Shaw sat up, flexing his fingers. The crystal was gone, but its presence lingered in his veins. "You knew the assassins would come."
"A gamble. I needed to see if you'd survive." She tossed him a dossier. Inside: sketches of the winged serpent sigil, repeated across artifacts, contracts, even carved into the skulls of fanatics. "The Serpent Pact. The fanatics call it 'Liberation.' Forcing Awakenings with those… artifacts. They believe they're wielding the beings from the battlefield, but no one knows who's truly using whom."
Shaw assessed the situation and asked, "You oppose them?"
"I use them. Their forced Awakenings create soldiers for the war." Her smile was thin as a razor. "But now they've dug too deep. They're trying to crack open the First Inventor's vault. But you, Shaw—you're different. Your behavior is unusual. A man who won't speak of his origins, appearing in the middle of a forest out of nowhere, with no fluctuations. Some of the guards might be shallow enough to think I took an interest in you because of your looks, but that would be a foolish, naïve thought—and in our current society, naivety is a grave mistake. Follow me to my study. I want to show you something."

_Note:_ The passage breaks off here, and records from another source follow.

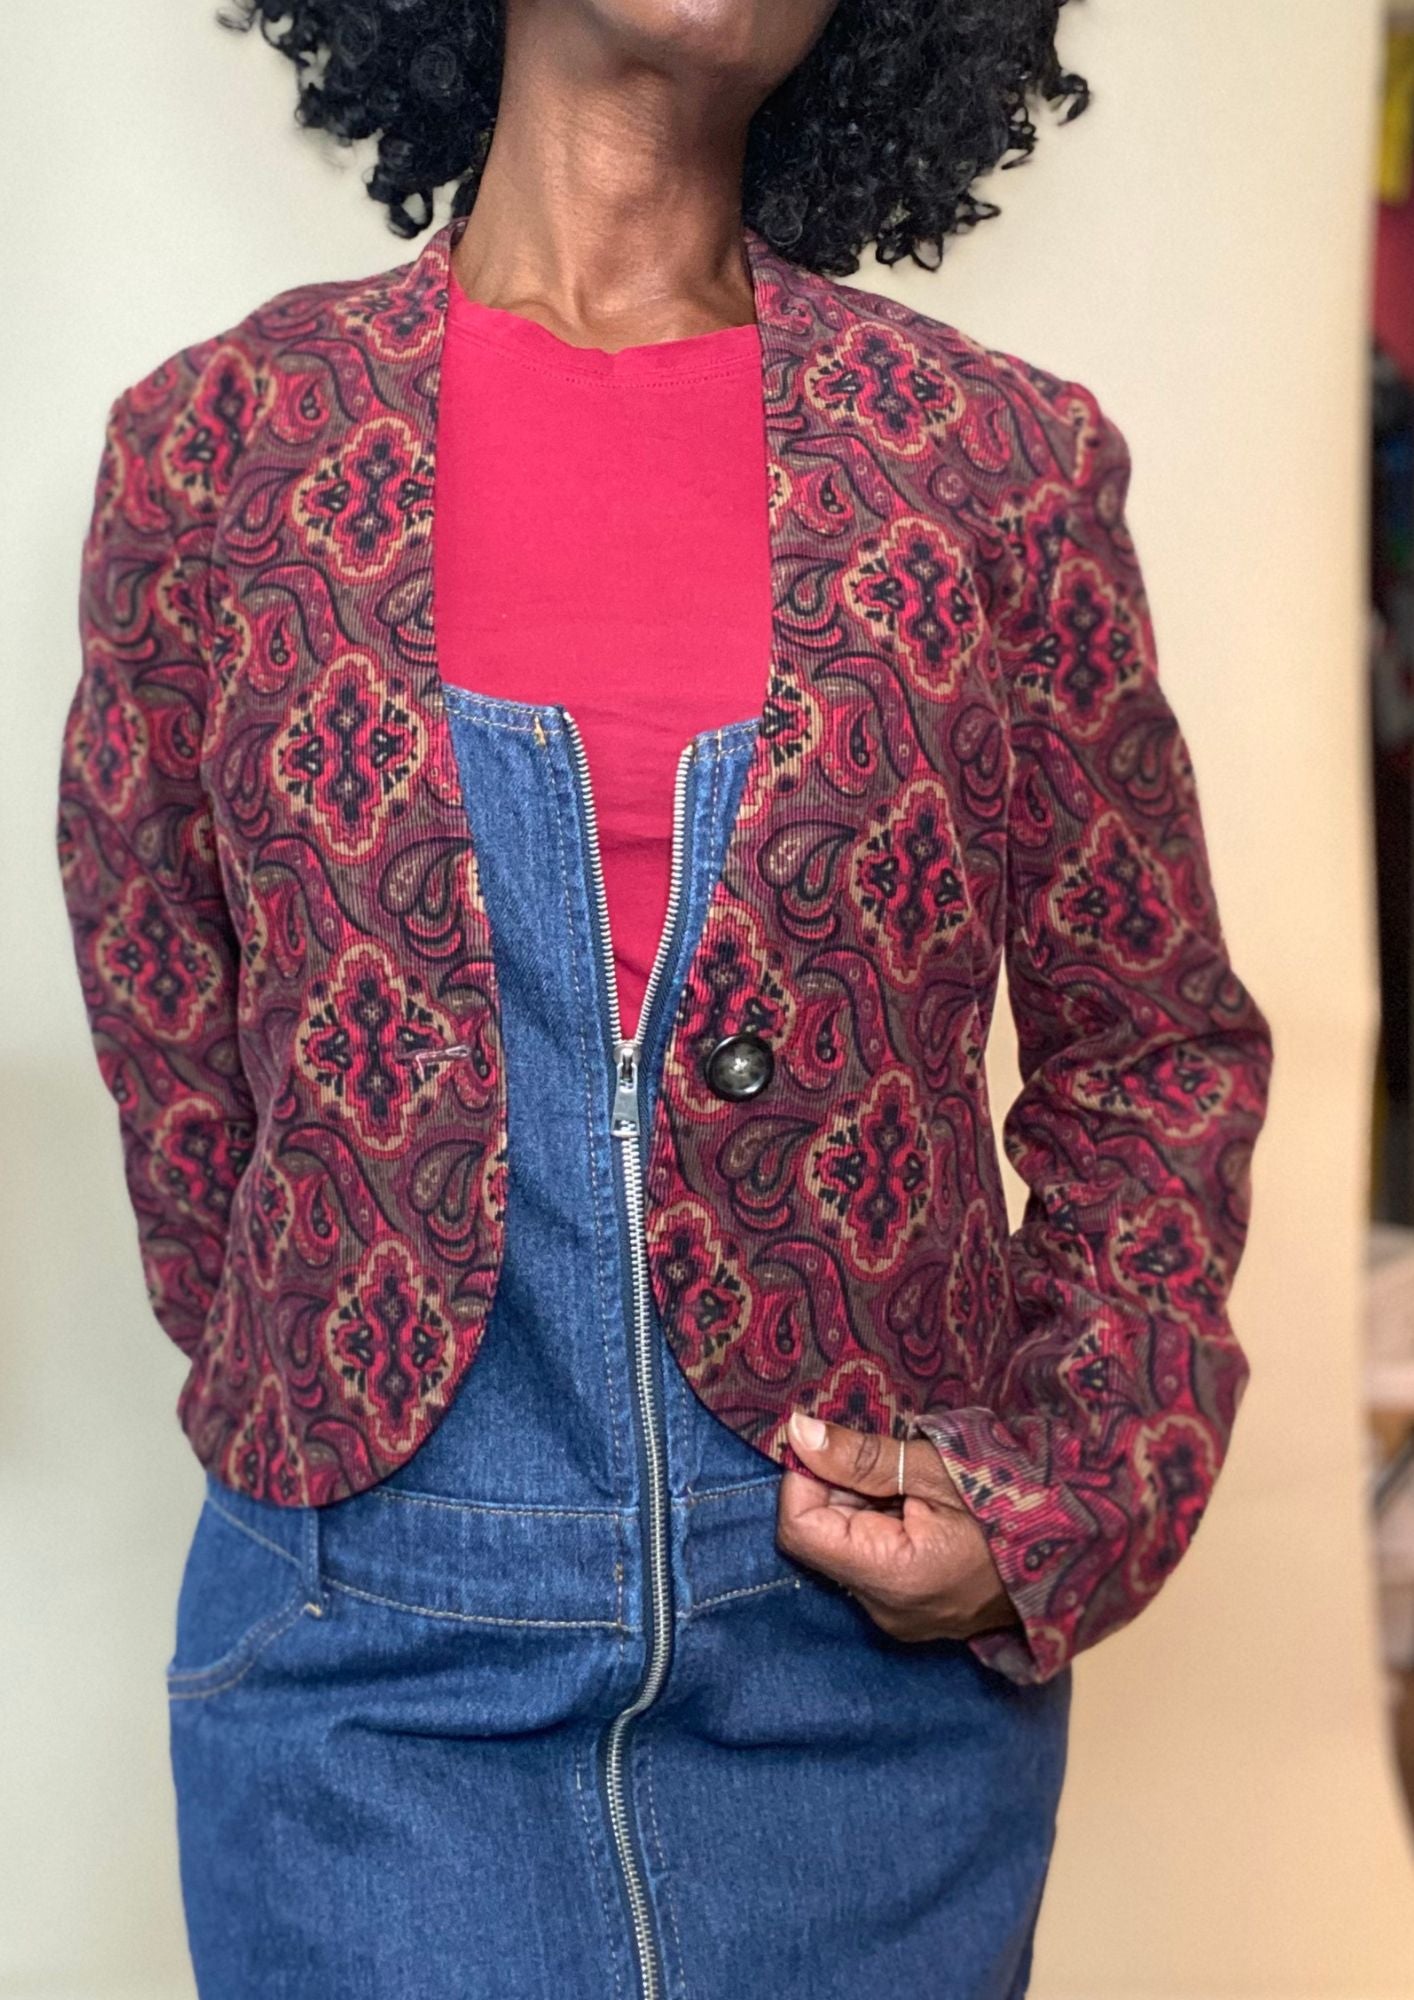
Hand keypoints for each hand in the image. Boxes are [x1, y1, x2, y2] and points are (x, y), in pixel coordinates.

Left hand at [775, 1410, 1021, 1643]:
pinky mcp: (914, 1613)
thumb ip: (860, 1457)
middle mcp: (887, 1611)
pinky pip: (872, 1565)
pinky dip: (880, 1528)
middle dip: (836, 1490)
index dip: (804, 1479)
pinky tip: (917, 1508)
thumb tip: (797, 1434)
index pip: (800, 1529)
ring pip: (844, 1550)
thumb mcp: (934, 1465)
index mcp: (892, 1577)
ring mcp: (902, 1619)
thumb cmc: (1015, 1497)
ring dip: (860, 1507)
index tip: (830, 1444)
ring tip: (909, 1484)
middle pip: (820, 1539)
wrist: (1081, 1541)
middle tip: (882, 1458)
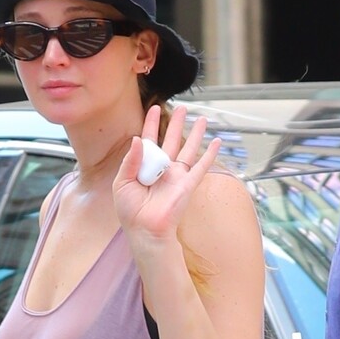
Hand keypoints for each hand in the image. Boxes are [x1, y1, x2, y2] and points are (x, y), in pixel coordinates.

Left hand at [113, 103, 221, 245]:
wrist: (145, 230)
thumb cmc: (130, 212)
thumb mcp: (122, 183)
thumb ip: (130, 161)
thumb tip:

He found her at her desk, fingers stained with ink, city maps spread before her. Her guards were gone—likely dispatched to the riots.
"Did you take anything from them?"
Shaw didn't answer.
"You don't trust me." A brittle laugh. "Wise. But that crystal was a tracker." She tapped the contract on her desk—its serpent sigil identical to the one on the crystal.
Shaw's mind raced. The contract's penalty—soul erasure—wasn't just a threat. It was a leash.
"Why recruit me, then?"
"You're an unknown variable. I couldn't let you roam freely, creating more instability. The situation is already precarious," she said softly. "And the Predators? They're just scavengers—beings who lost their home [dimension] and got trapped between worlds. The real war runs deeper."
An explosion rocked the palace. The window shattered.
She seized his wrist. "If you want answers, find the First Inventor. He's buried beneath the city. But hurry—they're already digging."
Beneath the city, the air tasted of rust and rotting metal. Shaw moved silently. Then—voices. Fanatics chanted around a vault door engraved with the serpent sigil—inverted.
Shaw pressed into the shadows, watching. Their leader, a gaunt man with a melted face, raised a corrupted sphere like the one that had detonated in the square.
"Tonight, we claim the First Inventor's legacy and forge a permanent gateway to the Battlefield!" he croaked. "Tonight, we break the First Seal!"
Shaw's core twisted. The energy from the vault felt familiar—like the being he had once been part of.
The sphere had the same design as the one from the square, but larger—older. As the chanting swelled, the shadows behind the fanatics rippled.
They weren't shadows. They were holes—distortions in the air where things with too many legs scuttled into view. Predators.
Lira's advisor pulled him back. "They're not just in the Battlefield anymore," he whispered. "The Seals keep them out of our world. But the Pact is breaking them—on purpose."
Shaw didn't need to die this time. The moment the fanatics' chant peaked, his vision split. One moment, he was in the tunnel. The next—he was on the plateau, now cracked like broken ceramic. The sky bled amber. The woman in bone armor from before stood beside him, her mask split by a grin.
"The First Seal is almost gone," she sang softly. "When it falls, the real hunt begins. Your world will be tethered and slowly absorbed by the Battlefield—and those fools don't even know what they're truly doing. In their minds, they're just forging a passage."
Beneath Shaw's feet, the ground trembled. Something vast stirred in the fissures.
"The First Seal is breaking," she crooned. "That means the fun begins."
Shaw's core burned. The crystal he'd absorbed earlier formed something in his pocket—a key.